Substitute "warp" for every "distortion" in the records below and give them again with nothing else altered.

-- DATA FOR REVIEW --
==============================

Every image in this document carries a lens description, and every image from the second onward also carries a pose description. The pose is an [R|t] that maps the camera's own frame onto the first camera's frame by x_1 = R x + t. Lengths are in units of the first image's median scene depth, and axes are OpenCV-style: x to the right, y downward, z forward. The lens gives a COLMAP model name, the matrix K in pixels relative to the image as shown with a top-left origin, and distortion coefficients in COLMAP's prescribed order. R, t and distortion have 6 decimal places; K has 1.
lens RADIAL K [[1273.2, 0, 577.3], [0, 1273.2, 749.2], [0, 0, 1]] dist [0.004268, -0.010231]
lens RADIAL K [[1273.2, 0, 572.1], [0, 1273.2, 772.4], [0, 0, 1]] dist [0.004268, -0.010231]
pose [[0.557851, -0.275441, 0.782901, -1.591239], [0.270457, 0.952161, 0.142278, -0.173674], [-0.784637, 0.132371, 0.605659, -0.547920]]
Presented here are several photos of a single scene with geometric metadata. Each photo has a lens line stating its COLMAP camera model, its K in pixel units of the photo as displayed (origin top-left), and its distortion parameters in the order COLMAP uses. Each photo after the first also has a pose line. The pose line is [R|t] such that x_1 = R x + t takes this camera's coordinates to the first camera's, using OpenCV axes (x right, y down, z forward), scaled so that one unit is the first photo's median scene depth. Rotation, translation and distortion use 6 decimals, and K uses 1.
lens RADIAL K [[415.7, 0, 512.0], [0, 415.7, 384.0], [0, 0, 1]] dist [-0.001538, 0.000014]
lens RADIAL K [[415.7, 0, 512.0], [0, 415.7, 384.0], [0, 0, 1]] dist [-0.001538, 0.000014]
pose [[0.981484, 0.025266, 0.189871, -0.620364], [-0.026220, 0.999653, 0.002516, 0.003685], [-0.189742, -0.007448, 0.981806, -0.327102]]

==============================

-- TASK RESPONSE --
Every image in this document carries a lens description, and every image from the second onward also carries a pose description. The pose is an [R|t] that maps the camera's own frame onto the first camera's frame by x_1 = R x + t. Lengths are in units of the first image's median scene depth, and axes are OpenCV-style: x to the right, y downward, z forward. The lens gives a COLMAP model name, the matrix K in pixels relative to the image as shown with a top-left origin, and warp coefficients in COLMAP's prescribed order. R, t and warp have 6 decimal places; K has 1.
lens RADIAL K [[1273.2, 0, 577.3], [0, 1273.2, 749.2], [0, 0, 1]] dist [0.004268, -0.010231]
lens RADIAL K [[1273.2, 0, 572.1], [0, 1273.2, 772.4], [0, 0, 1]] dist [0.004268, -0.010231]
pose [[0.557851, -0.275441, 0.782901, -1.591239], [0.270457, 0.952161, 0.142278, -0.173674], [-0.784637, 0.132371, 0.605659, -0.547920]]
Presented here are several photos of a single scene with geometric metadata. Each photo has a lens line stating its COLMAP camera model, its K in pixel units of the photo as displayed (origin top-left), and its warp parameters in the order COLMAP uses. Each photo after the first also has a pose line. The pose line is [R|t] such that x_1 = R x + t takes this camera's coordinates to the first camera's, using OpenCV axes (x right, y down, z forward), scaled so that one unit is the first photo's median scene depth. Rotation, translation and warp use 6 decimals, and K uses 1.
lens RADIAL K [[415.7, 0, 512.0], [0, 415.7, 384.0], [0, 0, 1]] dist [-0.001538, 0.000014]
lens RADIAL K [[415.7, 0, 512.0], [0, 415.7, 384.0], [0, 0, 1]] dist [-0.001538, 0.000014]
pose [[0.981484, 0.025266, 0.189871, -0.620364], [-0.026220, 0.999653, 0.002516, 0.003685], [-0.189742, -0.007448, 0.981806, -0.327102]]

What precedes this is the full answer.